Agence France-Presse,
Warsaw: If a US missile shield goes ahead in Europe as planned it will be a major shift towards a defensive strategy of deterrence in a new era of nuclear proliferation and rogue regimes, analysts said.
“The adoption of missile defence in Poland would imply a significant shift in Western strategic thinking,” Benjamin Schreer, an analyst at the Berlin-based German Institute for International and Security Affairs told AFP.
“With new terrorist threats and particularly the proliferation of ballistic missile systems and nuclear weapons, the West's offense-based security and deterrence strategy is no longer sufficient — a new mix including offensive and defensive elements is necessary,” he said.
The Czech Republic and Poland have difficult decisions to make on hosting parts of the shield, amid Russian fury at the prospect of US interceptor missiles based so close to its borders.
Washington is currently in negotiations with Warsaw to install 10 interceptor missile sites in Poland by 2012 to ward off potential attacks by so-called rogue states, notably Iran.
The plan calls for associated radar stations in the Czech Republic.
But Polish Prime Minister Donald Tusk said Thursday that Poland and the Czech Republic were in no rush to conclude negotiations with Washington.
“It is not a race against time. The essential thing is to get what we want from the negotiation, for the Polish as well as the Czech sides,” Tusk told a joint news conference with his Czech counterpart, Mirek Topolanek.
British expert Tim Williams agreed the shield would be a major departure from current “offensive” policy and said missile defence in eastern Europe was clearly seen as “the way to go” in an era of shadowy nuclear proliferation.
“It moves from the current practice of deterrence with offensive weapons to deterrence by defence and denial — denying your enemy the ability to strike,” Williams, from the Royal United Services Institute, told AFP.
“It could be the first step in a new global security architecture,” he added.
Schreer went even further, suggesting that a shift to missile defence systems from purely offensive capabilities could “reduce the West's reliance on nuclear weapons as a primary means of deterrence.”
Critics say the project could provoke a new arms race and point to Russian President Vladimir Putin's recent decision to suspend participation in the CFE, a Cold War-era treaty that set limits on troops and weapons.
Other missile shield opponents contend the project just won't fly as it relies on unworkable technology and is simply too expensive given there is no credible threat to justify it.
While Washington continues its negotiations with Prague and Warsaw, it is also attempting to win over Moscow — so far with little success.
Schreer forecasts that Moscow's objections would not prove decisive to the project's future.
“It knows perfectly well it can't stop the missile shield just as it could not prevent the (1999) expansion of NATO to its doorstep,” he said.
“Russia also shares a fundamental security concern with the West — both are worried about Iran developing an offensive nuclear capability.”

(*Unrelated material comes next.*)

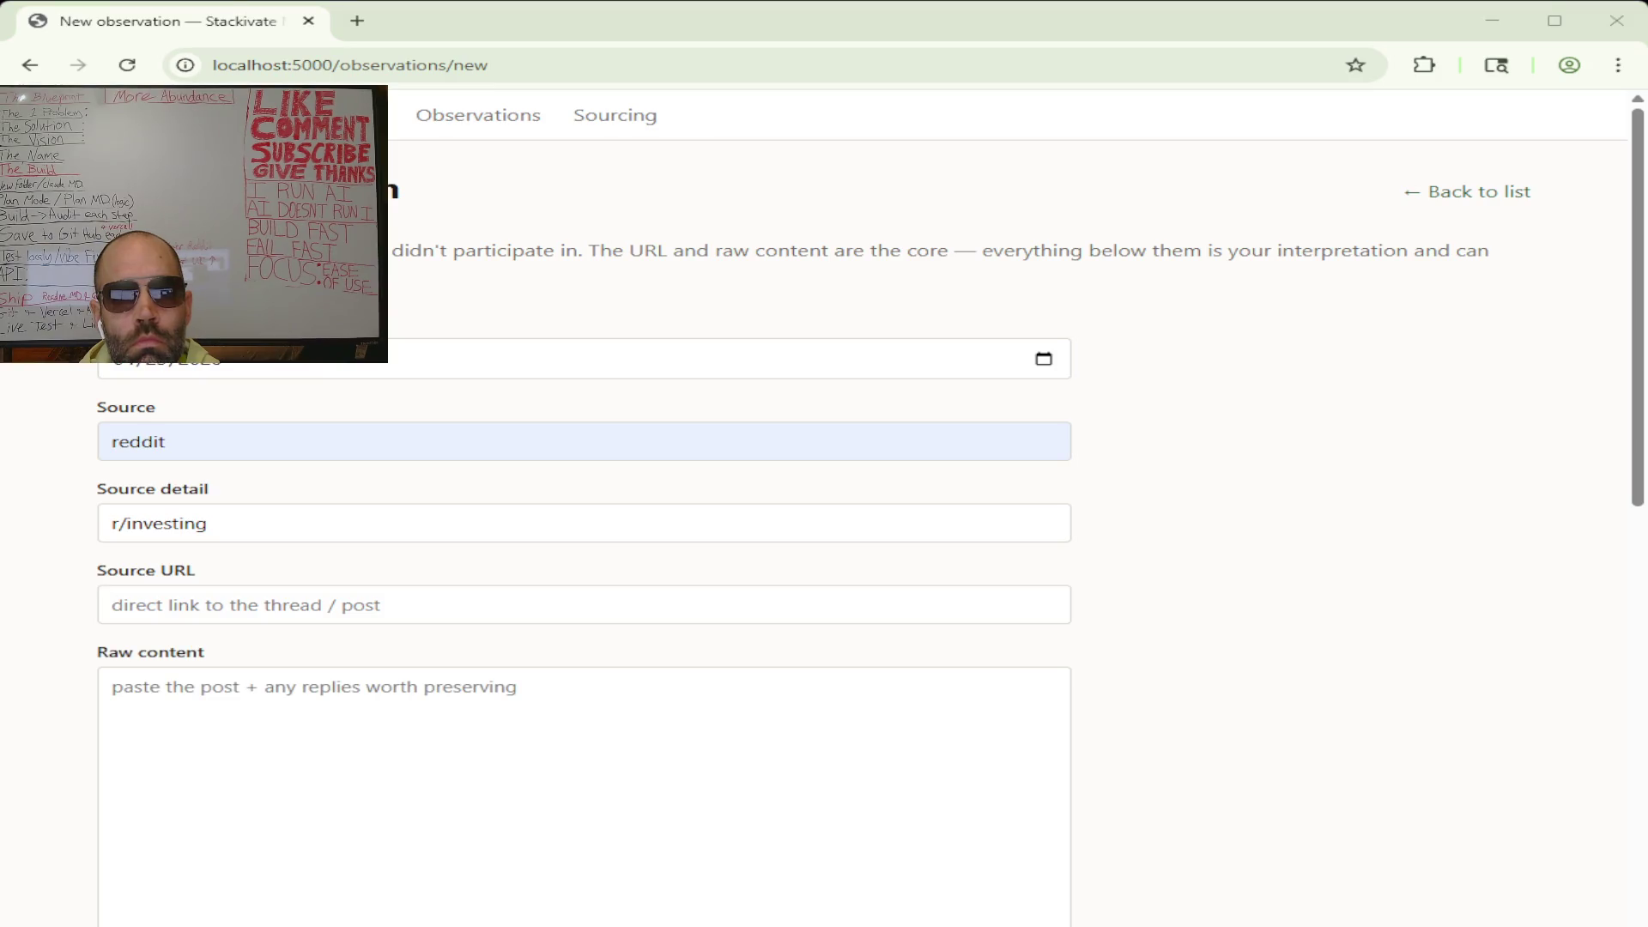
pyautogui.click(174, 611)
pyautogui.write('https://www.reddit.com/r/stocks/comments/1srtbet/i_started_investing_5_years_ago_and_im_still_in/')
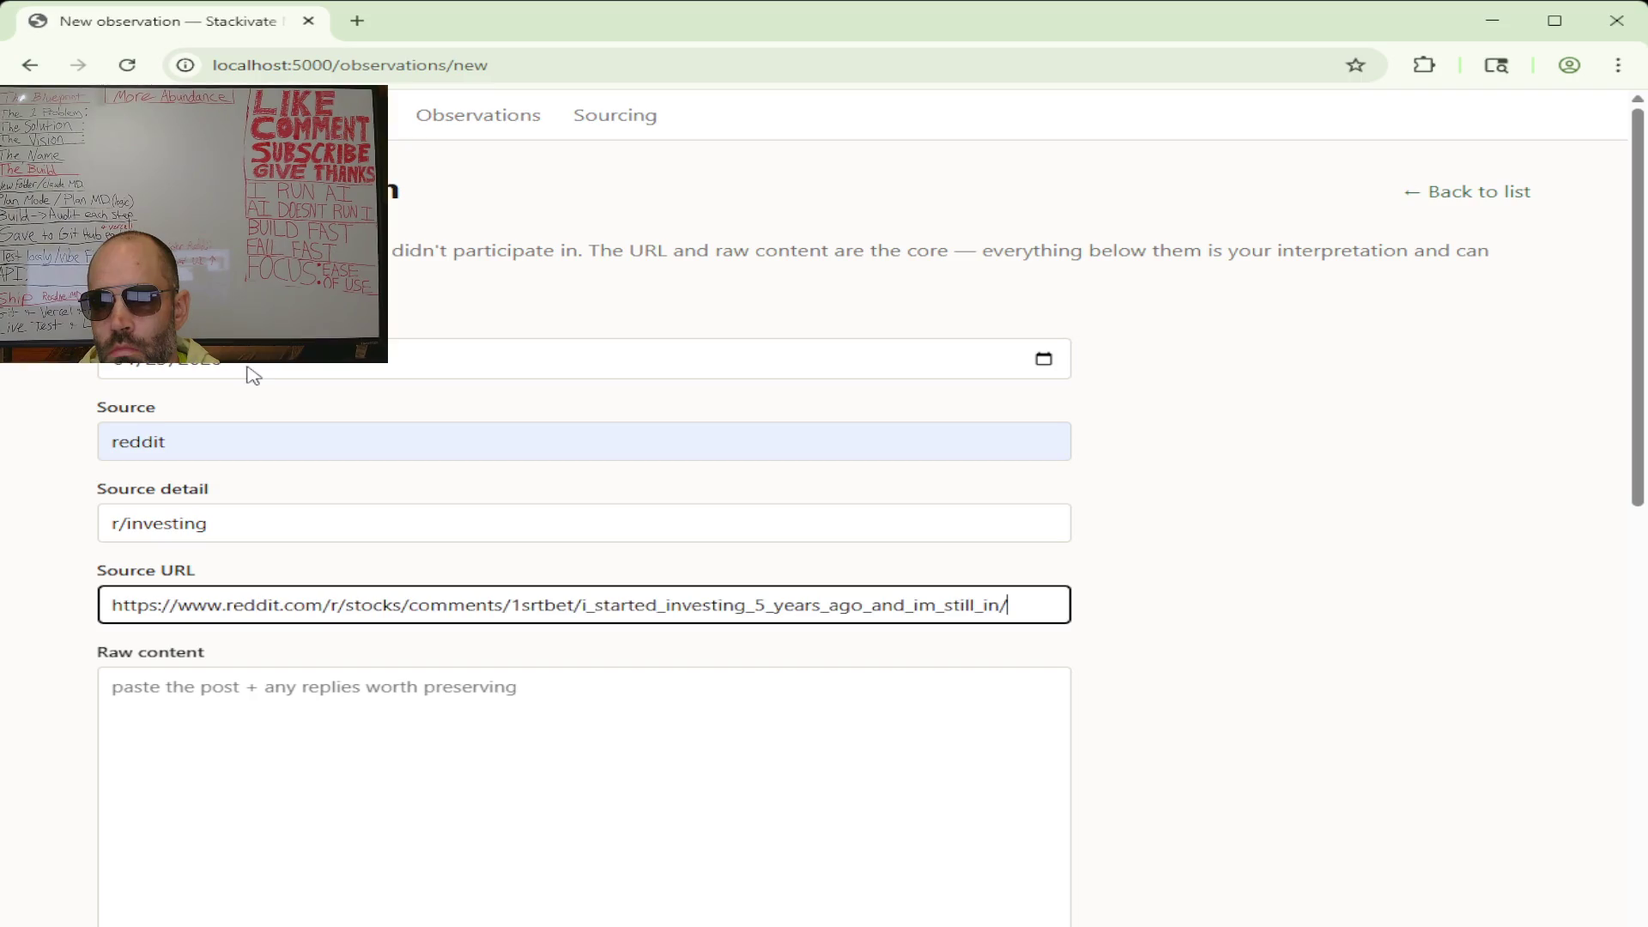
pyautogui.click(260, 716)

But wary of polls showing that a majority of Poles worry the shield could make their country more of a target for terrorists, Tusk says he will only consider the project if he thinks it will make Poland more secure.
He has made it clear he wants extra US security guarantees, possibly in the form of a Patriot missile air defence system similar to one already deployed in neighbouring NATO-member Germany.
This key bargaining chip is expected to be high on the agenda when Polish Defence Minister Bogdan Klich visits Washington next week.
With a Russian delegation in Warsaw this week for talks on the shield and Tusk due in Moscow next month, Poland's ruling liberals are also keen to prevent the US plan from compromising their push to mend tattered ties with Russia.
There are also concerns the shield project could be dropped in the event of a Democratic victory in November's US presidential election.
“The worst scenario is a situation in which Poland would agree to the shield, will incur the political costs and then the base is not built, because of a change of government in the United States,” Poland's Foreign Minister Radoslaw Sikorski said recently.